Page excerpt =
= = = =
OAKLAND, Calif., April 18, 2018 /PRNewswire/ -- Over the past decade, Kaiser Permanente has used different aspects of its Healthy Eating Active Living (or HEAL) initiative to improve health policies, programs and ultimately health outcomes across more than 60 communities, positively impacting the health of more than 715,000 people. However, there is still more work to do on obesity prevention, say the Kaiser Permanente experts and community health leaders who authored a series of 11 studies that appeared today in an American Journal of Preventive Medicine supplement.
"These studies provide important insights from a decade of innovative, community-wide efforts to stem the obesity epidemic," says Loel Solomon, PhD, vice president for Community Health at Kaiser Permanente. "They show what it takes to create meaningful, lasting change. The lessons we've learned are as valuable as they are timely, because our work is far from done."
In the American Journal of Preventive Medicine supplement, Kaiser Permanente experts and community health partners begin with an overview of the studies, "The Kaiser Permanente Community Health Initiative: A Decade of Implementing and Evaluating Community Change," which gives context to the work as part of a cohesive program addressing health outcomes across the country. The papers themselves cover a variety of topics, including improving healthy eating and activity in home-based child care settings, increasing food security, creating healthier school lunches, and increasing physical activity in school and community settings.
Study highlights and insights
"Kaiser Permanente and community partner leaders have worked together to positively change community nutrition and physical activity environments that foster the development of obesity," says William Dietz, MD, PhD, Sumner M. Redstone Center chair, George Washington University, and previous director of the Division of Nutrition, Physical Activity, and Obesity at the Centers for Disease Control and Prevention. "This body of work identifies strategies that can spread and scale in other communities to address this public health crisis."
The risks of obesity to health are clear, say the authors in these evaluations. It can cause life-threatening and chronic illnesses that shorten life spans, reduce quality of life, and contribute to health care cost inflation that are crowding out other critical social investments. Rates of obesity and the consequences for health are especially high in low-income communities of color, say the authors. That is why this work is critically important, to address health needs from every angle and scale them nationwide.
= = = =
Task statement = From the article on Kaiser Permanente's obesity prevention studies, return the passage that begins at the words "The risks of" and stops after "scale them nationwide.". The listing that follows is distinct material and does not belong to the article on Kaiser Permanente's obesity prevention studies.
= = = =
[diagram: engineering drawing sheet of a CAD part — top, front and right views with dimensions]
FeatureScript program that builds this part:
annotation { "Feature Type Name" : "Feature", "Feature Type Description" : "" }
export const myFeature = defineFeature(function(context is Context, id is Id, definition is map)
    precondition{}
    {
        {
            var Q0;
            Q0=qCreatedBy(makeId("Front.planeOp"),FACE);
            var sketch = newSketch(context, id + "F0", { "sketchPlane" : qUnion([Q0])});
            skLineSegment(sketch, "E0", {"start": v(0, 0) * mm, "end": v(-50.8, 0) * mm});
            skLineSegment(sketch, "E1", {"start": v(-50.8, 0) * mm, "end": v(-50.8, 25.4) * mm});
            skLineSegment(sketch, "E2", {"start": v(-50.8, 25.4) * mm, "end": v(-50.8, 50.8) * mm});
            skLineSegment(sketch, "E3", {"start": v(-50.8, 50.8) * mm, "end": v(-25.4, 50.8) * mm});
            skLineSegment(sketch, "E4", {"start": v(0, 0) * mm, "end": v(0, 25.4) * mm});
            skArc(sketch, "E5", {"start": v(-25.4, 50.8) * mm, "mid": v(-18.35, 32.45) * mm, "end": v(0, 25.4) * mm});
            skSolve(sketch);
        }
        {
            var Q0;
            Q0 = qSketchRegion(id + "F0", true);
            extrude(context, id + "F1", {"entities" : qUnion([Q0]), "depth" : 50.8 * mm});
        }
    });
= = = =
Result of the exercise =
The risks of obesity to health are clear, say the authors in these evaluations. It can cause life-threatening and chronic illnesses that shorten life spans, reduce quality of life, and contribute to health care cost inflation that are crowding out other critical social investments. Rates of obesity and the consequences for health are especially high in low-income communities of color, say the authors. That is why this work is critically important, to address health needs from every angle and scale them nationwide.